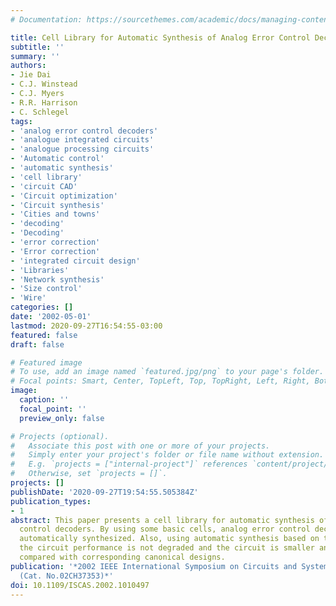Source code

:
 ```yaml
---
# Documentation: https://sourcethemes.com/academic/docs/managing-content/

title: Cell Library for Automatic Synthesis of Analog Error Control Decoders
subtitle: ''
summary: ''
authors:
- Jie Dai
- C.J. Winstead
- C.J. Myers
- R.R. Harrison
- C. Schlegel
tags:
- 'analog error control decoders'
- 'analogue integrated circuits'
- 'analogue processing circuits'
- 'Automatic control'
- 'automatic synthesis'
- 'cell library'
- 'circuit CAD'
- 'Circuit optimization'
- 'Circuit synthesis'
- 'Cities and towns'
- 'decoding'
- 'Decoding'
- 'error correction'
- 'Error correction'
- 'integrated circuit design'
- 'Libraries'
- 'Network synthesis'
- 'Size control'
- 'Wire'
categories: []
date: '2002-05-01'
lastmod: 2020-09-27T16:54:55-03:00
featured: false
draft: false

# Featured image
# To use, add an image named `featured.jpg/png` to your page's folder.
# Focal points: Smart, Center, TopLeft, Top, TopRight, Left, Right, BottomLeft, Bottom, BottomRight.
image:
  caption: ''
  focal_point: ''
  preview_only: false

# Projects (optional).
#   Associate this post with one or more of your projects.
#   Simply enter your project's folder or file name without extension.
#   E.g. `projects = ["internal-project"]` references `content/project/deep-learning/index.md`.
#   Otherwise, set `projects = []`.
projects: []
publishDate: '2020-09-27T19:54:55.505384Z'
publication_types:
- 1
abstract: This paper presents a cell library for automatic synthesis of analog error
  control decoders. By using some basic cells, analog error control decoders can be
  automatically synthesized. Also, using automatic synthesis based on this cell library,
  the circuit performance is not degraded and the circuit is smaller and lower power
  compared with corresponding canonical designs.
publication: '*2002 IEEE International Symposium on Circuits and Systems. Proceedings
  (Cat. No.02CH37353)*'
doi: 10.1109/ISCAS.2002.1010497
---
```

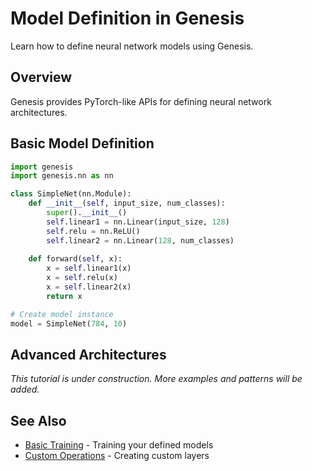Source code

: # Model Definition in Genesis

Learn how to define neural network models using Genesis.

## Overview

Genesis provides PyTorch-like APIs for defining neural network architectures.

## Basic Model Definition

```python
import genesis
import genesis.nn as nn

class SimpleNet(nn.Module):
    def __init__(self, input_size, num_classes):
        super().__init__()
        self.linear1 = nn.Linear(input_size, 128)
        self.relu = nn.ReLU()
        self.linear2 = nn.Linear(128, num_classes)
    
    def forward(self, x):
        x = self.linear1(x)
        x = self.relu(x)
        x = self.linear2(x)
        return x

# Create model instance
model = SimpleNet(784, 10)
```

## Advanced Architectures

*This tutorial is under construction. More examples and patterns will be added.*

## See Also

- [Basic Training](basic-training.md) - Training your defined models
- [Custom Operations](custom-ops.md) - Creating custom layers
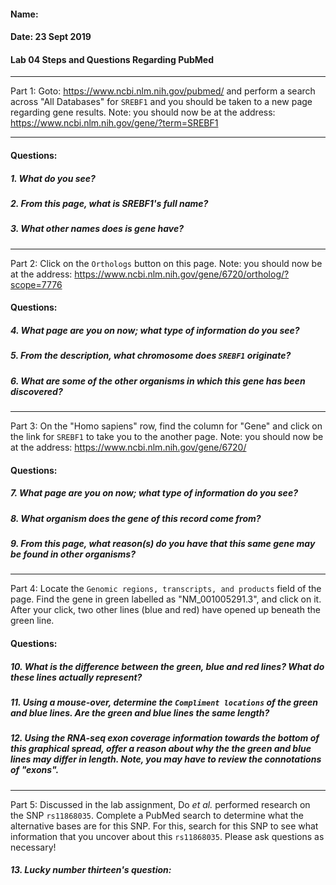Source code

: #### Name:
#### Date: 23 Sept 2019
#### Lab 04 Steps and Questions Regarding PubMed

---


Part 1: Goto: https://www.ncbi.nlm.nih.gov/pubmed/ and perform a search across "All Databases" for ```SREBF1``` and you should be taken to a new page regarding gene results. Note: you should now be at the address: https://www.ncbi.nlm.nih.gov/gene/?term=SREBF1


---

#### Questions:
##### 1. What do you see?


##### 2. From this page, what is SREBF1's full name?


##### 3. What other names does is gene have?


---


Part 2: Click on the ```Orthologs``` button on this page. Note: you should now be at the address: https://www.ncbi.nlm.nih.gov/gene/6720/ortholog/?scope=7776

#### Questions:
##### 4. What page are you on now; what type of information do you see?


##### 5. From the description, what chromosome does ```SREBF1``` originate?


##### 6. What are some of the other organisms in which this gene has been discovered?


---


Part 3: On the "Homo sapiens" row, find the column for "Gene" and click on the link for ```SREBF1``` to take you to the another page. Note: you should now be at the address: https://www.ncbi.nlm.nih.gov/gene/6720/

#### Questions:
##### 7. What page are you on now; what type of information do you see?


##### 8. What organism does the gene of this record come from?


##### 9. From this page, what reason(s) do you have that this same gene may be found in other organisms?


---


Part 4: Locate the ```Genomic regions, transcripts, and products``` field of the page. Find the gene in green labelled as "NM_001005291.3",  and click on it. After your click, two other lines (blue and red) have opened up beneath the green line.

#### Questions:

##### 10. What is the difference between the green, blue and red lines? What do these lines actually represent?


##### 11. Using a mouse-over, determine the ```Compliment locations``` of the green and blue lines. Are the green and blue lines the same length?


##### 12. Using the RNA-seq exon coverage information towards the bottom of this graphical spread, offer a reason about why the the green and blue lines may differ in length. Note, you may have to review the connotations of "exons".

---

Part 5: Discussed in the lab assignment, Do *et al.* performed research on the SNP ```rs11868035```. Complete a PubMed search to determine what the alternative bases are for this SNP. For this, search for this SNP to see what information that you uncover about this ```rs11868035```. Please ask questions as necessary!


##### 13. Lucky number thirteen's question:

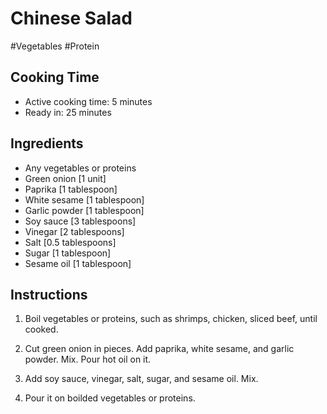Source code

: # Chinese Salad

#Vegetables #Protein

## Cooking Time

- Active cooking time: 5 minutes
- Ready in: 25 minutes

## Ingredients

- Any vegetables or proteins
- Green onion [1 unit]
- Paprika [1 tablespoon]
- White sesame [1 tablespoon]
- Garlic powder [1 tablespoon]
- Soy sauce [3 tablespoons]
- Vinegar [2 tablespoons]
- Salt [0.5 tablespoons]
- Sugar [1 tablespoon]
- Sesame oil [1 tablespoon]

## Instructions

1. Boil vegetables or proteins, such as shrimps, chicken, sliced beef, until cooked.

2. Cut green onion in pieces. Add paprika, white sesame, and garlic powder. Mix. Pour hot oil on it.

3. Add soy sauce, vinegar, salt, sugar, and sesame oil. Mix.

4. Pour it on boilded vegetables or proteins.
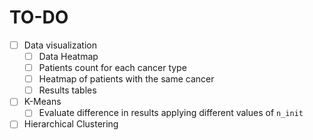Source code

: # TO-DO
- [ ] Data visualization
    - [ ] Data Heatmap
    - [ ] Patients count for each cancer type
    - [ ] Heatmap of patients with the same cancer
    - [ ] Results tables

- [ ] K-Means
    - [ ] Evaluate difference in results applying different values of ```n_init```

- [ ] Hierarchical Clustering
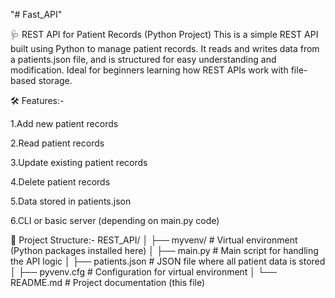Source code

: "# Fast_API" 

🩺 REST API for Patient Records (Python Project)
This is a simple REST API built using Python to manage patient records. It reads and writes data from a patients.json file, and is structured for easy understanding and modification. Ideal for beginners learning how REST APIs work with file-based storage.

🛠 Features:-

1.Add new patient records

2.Read patient records

3.Update existing patient records

4.Delete patient records

5.Data stored in patients.json

6.CLI or basic server (depending on main.py code)

📁 Project Structure:-
REST_API/
│
├── myvenv/               # Virtual environment (Python packages installed here)
│
├── main.py               # Main script for handling the API logic
│
├── patients.json         # JSON file where all patient data is stored
│
├── pyvenv.cfg            # Configuration for virtual environment
│
└── README.md             # Project documentation (this file)
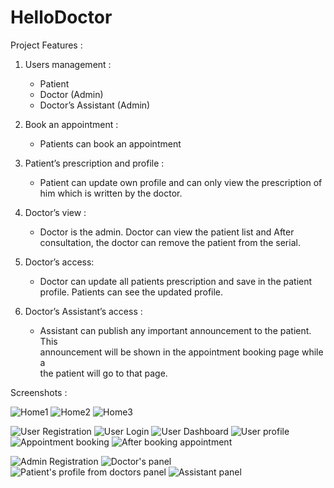 # HelloDoctor


Project Features : 

1. Users management :
     - Patient
     - Doctor (Admin)
     - Doctor’s Assistant (Admin)


2. Book an appointment :
      - Patients can book an appointment 


3. Patient’s prescription and profile : 
      - Patient can update own profile and can only view the prescription
        of him which is written by the doctor. 

4. Doctor’s view : 
      - Doctor is the admin. Doctor can view the patient list and
        After consultation, the doctor can remove the patient from the serial.


5. Doctor’s  access:
      - Doctor can update all patients prescription and save in the
        patient profile. Patients can see the updated profile.
 
6. Doctor’s Assistant’s access :
     - Assistant can publish any important announcement to the patient. This                
       announcement will be shown in the appointment booking page while a   
       the patient will go to that page.

Screenshots :



![Home1](https://user-images.githubusercontent.com/58343930/190730613-b22b60d7-db91-4ec9-8138-7f7a9a89add3.png)
![Home2](https://user-images.githubusercontent.com/58343930/190730697-60063130-a326-46dd-97f0-917111f3b537.png)
![Home3](https://user-images.githubusercontent.com/58343930/190730727-dcc242fc-b000-4a82-b0c3-d1510ab2f753.png)



![User Registration](https://user-images.githubusercontent.com/58343930/190730849-3f7484b4-ce5e-4b11-8e7b-a7087cae0187.png)
![User Login](https://user-images.githubusercontent.com/58343930/190730845-5422d1ff-31ef-4b28-95a7-b4c6f7090d7b.png)
![User Dashboard](https://user-images.githubusercontent.com/58343930/190730844-de0e5a33-0c9a-487e-ba4f-4382a0084b0a.png)
![User profile](https://user-images.githubusercontent.com/58343930/190730847-df7b7fae-9463-4c21-80b4-037e908c316c.png)
![Appointment booking](https://user-images.githubusercontent.com/58343930/190730841-cfa090d6-aa44-4baf-83ed-c25f62ad48b1.png)
![After booking appointment](https://user-images.githubusercontent.com/58343930/190730838-fc49f3ee-f462-4067-a489-3e396b392d1b.png)

![Admin Registration](https://user-images.githubusercontent.com/58343930/190731890-c5b034b6-5095-4117-b190-aa3083a5d101.png)
![Doctor's panel](https://user-images.githubusercontent.com/58343930/190731916-b2562b3d-729d-4346-bf21-8b97e0096a09.png)
![Patient's profile from doctors panel](https://user-images.githubusercontent.com/58343930/190731939-564fd03f-1c88-4f22-813c-2f6aa682d141.png)
![Assistant panel](https://user-images.githubusercontent.com/58343930/190732065-c7c2fd51-4830-460e-a4eb-18ab6c20f3cc.png)

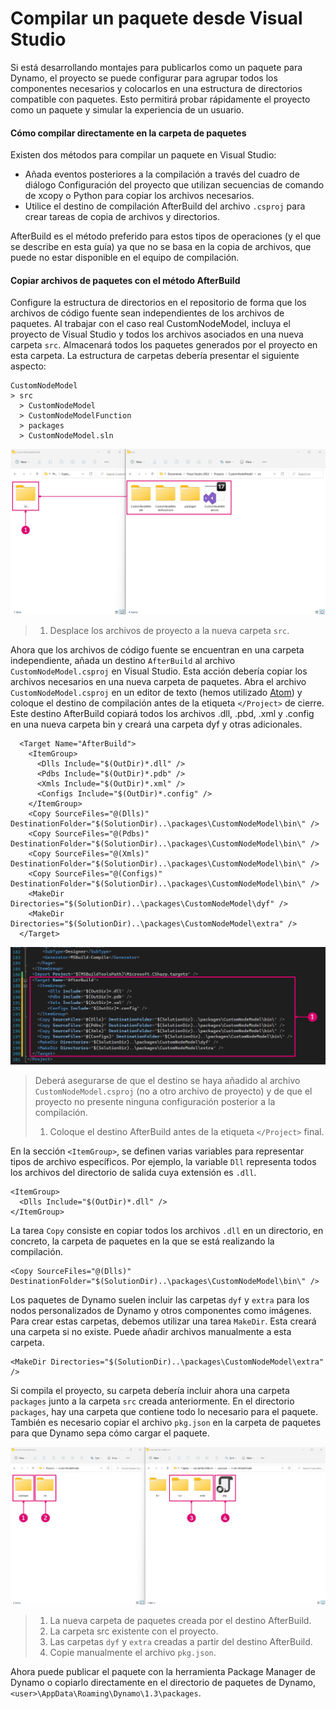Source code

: # Compilar un paquete desde Visual Studio

Si está desarrollando montajes para publicarlos como un paquete para Dynamo, el proyecto se puede configurar para agrupar todos los componentes necesarios y colocarlos en una estructura de directorios compatible con paquetes. Esto permitirá probar rápidamente el proyecto como un paquete y simular la experiencia de un usuario.

#### Cómo compilar directamente en la carpeta de paquetes <a href="#how-to-build-directly-to-the-package-folder" id="how-to-build-directly-to-the-package-folder"></a>

Existen dos métodos para compilar un paquete en Visual Studio:

* Añada eventos posteriores a la compilación a través del cuadro de diálogo Configuración del proyecto que utilizan secuencias de comando de xcopy o Python para copiar los archivos necesarios.
* Utilice el destino de compilación AfterBuild del archivo `.csproj` para crear tareas de copia de archivos y directorios.

AfterBuild es el método preferido para estos tipos de operaciones (y el que se describe en esta guía) ya que no se basa en la copia de archivos, que puede no estar disponible en el equipo de compilación.

#### Copiar archivos de paquetes con el método AfterBuild <a href="#copy-package-files-with-the-afterbuild-method" id="copy-package-files-with-the-afterbuild-method"></a>

Configure la estructura de directorios en el repositorio de forma que los archivos de código fuente sean independientes de los archivos de paquetes. Al trabajar con el caso real CustomNodeModel, incluya el proyecto de Visual Studio y todos los archivos asociados en una nueva carpeta `src`. Almacenará todos los paquetes generados por el proyecto en esta carpeta. La estructura de carpetas debería presentar el siguiente aspecto:

```
CustomNodeModel
> src
  > CustomNodeModel
  > CustomNodeModelFunction
  > packages
  > CustomNodeModel.sln
```

![Desplazamiento de archivos de proyecto](images/fe-proj-directory.jpg)

> 1. Desplace los archivos de proyecto a la nueva carpeta `src`.

Ahora que los archivos de código fuente se encuentran en una carpeta independiente, añada un destino `AfterBuild` al archivo `CustomNodeModel.csproj` en Visual Studio. Esta acción debería copiar los archivos necesarios en una nueva carpeta de paquetes. Abra el archivo `CustomNodeModel.csproj` en un editor de texto (hemos utilizado [Atom](https://atom.io)) y coloque el destino de compilación antes de la etiqueta `</Project>` de cierre. Este destino AfterBuild copiará todos los archivos .dll, .pbd, .xml y .config en una nueva carpeta bin y creará una carpeta dyf y otras adicionales.

```
  <Target Name="AfterBuild">
    <ItemGroup>
      <Dlls Include="$(OutDir)*.dll" />
      <Pdbs Include="$(OutDir)*.pdb" />
      <Xmls Include="$(OutDir)*.xml" />
      <Configs Include="$(OutDir)*.config" />
    </ItemGroup>
    <Copy SourceFiles="@(Dlls)" DestinationFolder="$(SolutionDir)..\packages\CustomNodeModel\bin\" />
    <Copy SourceFiles="@(Pdbs)" DestinationFolder="$(SolutionDir)..\packages\CustomNodeModel\bin\" />
    <Copy SourceFiles="@(Xmls)" DestinationFolder="$(SolutionDir)..\packages\CustomNodeModel\bin\" />
    <Copy SourceFiles="@(Configs)" DestinationFolder="$(SolutionDir)..\packages\CustomNodeModel\bin\" />
    <MakeDir Directories="$(SolutionDir)..\packages\CustomNodeModel\dyf" />
    <MakeDir Directories="$(SolutionDir)..\packages\CustomNodeModel\extra" />
  </Target>
```

![Colocación del destino AfterBuild](images/atom-afterbuild.jpg)

> Deberá asegurarse de que el destino se haya añadido al archivo `CustomNodeModel.csproj` (no a otro archivo de proyecto) y de que el proyecto no presente ninguna configuración posterior a la compilación.
>
> 1. Coloque el destino AfterBuild antes de la etiqueta `</Project>` final.

En la sección `<ItemGroup>`, se definen varias variables para representar tipos de archivo específicos. Por ejemplo, la variable `Dll` representa todos los archivos del directorio de salida cuya extensión es `.dll`.

```
<ItemGroup>
  <Dlls Include="$(OutDir)*.dll" />
</ItemGroup>
```

La tarea `Copy` consiste en copiar todos los archivos `.dll` en un directorio, en concreto, la carpeta de paquetes en la que se está realizando la compilación.

```
<Copy SourceFiles="@(Dlls)" DestinationFolder="$(SolutionDir)..\packages\CustomNodeModel\bin\" />
```

Los paquetes de Dynamo suelen incluir las carpetas `dyf` y `extra` para los nodos personalizados de Dynamo y otros componentes como imágenes. Para crear estas carpetas, debemos utilizar una tarea `MakeDir`. Esta creará una carpeta si no existe. Puede añadir archivos manualmente a esta carpeta.

```
<MakeDir Directories="$(SolutionDir)..\packages\CustomNodeModel\extra" />
```

Si compila el proyecto, su carpeta debería incluir ahora una carpeta `packages` junto a la carpeta `src` creada anteriormente. En el directorio `packages`, hay una carpeta que contiene todo lo necesario para el paquete. También es necesario copiar el archivo `pkg.json` en la carpeta de paquetes para que Dynamo sepa cómo cargar el paquete.

![Copiar archivos](images/fe-proj-directory-package.jpg)

> 1. La nueva carpeta de paquetes creada por el destino AfterBuild.
> 2. La carpeta src existente con el proyecto.
> 3. Las carpetas `dyf` y `extra` creadas a partir del destino AfterBuild.
> 4. Copie manualmente el archivo `pkg.json`.

Ahora puede publicar el paquete con la herramienta Package Manager de Dynamo o copiarlo directamente en el directorio de paquetes de Dynamo, `<user>\AppData\Roaming\Dynamo\1.3\packages`.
* * * * *
§ **BRIEF**:
The answer must be the lines above from the one containing "the API logic" through the one containing "patient profile. Patients", reproduced exactly, with no pictures and nothing else.

§ **TASK RESULT**:
├── main.py               # Main script for handling the API logic
│
├── patients.json         # JSON file where all patient data is stored
│
├── pyvenv.cfg            # Configuration for virtual environment
│
└── README.md             # Project documentation (this file)
 # HelloDoctor


Project Features : 

1. Users management :
     - Patient
     - Doctor (Admin)
     - Doctor’s Assistant (Admin)


2. Book an appointment :
      - Patients can book an appointment 


3. Patient’s prescription and profile : 
      - Patient can update own profile and can only view the prescription
        of him which is written by the doctor. 

4. Doctor’s view : 
      - Doctor is the admin. Doctor can view the patient list and
        After consultation, the doctor can remove the patient from the serial.


5. Doctor’s  access:
      - Doctor can update all patients prescription and save in the
        patient profile. Patients can see the updated profile.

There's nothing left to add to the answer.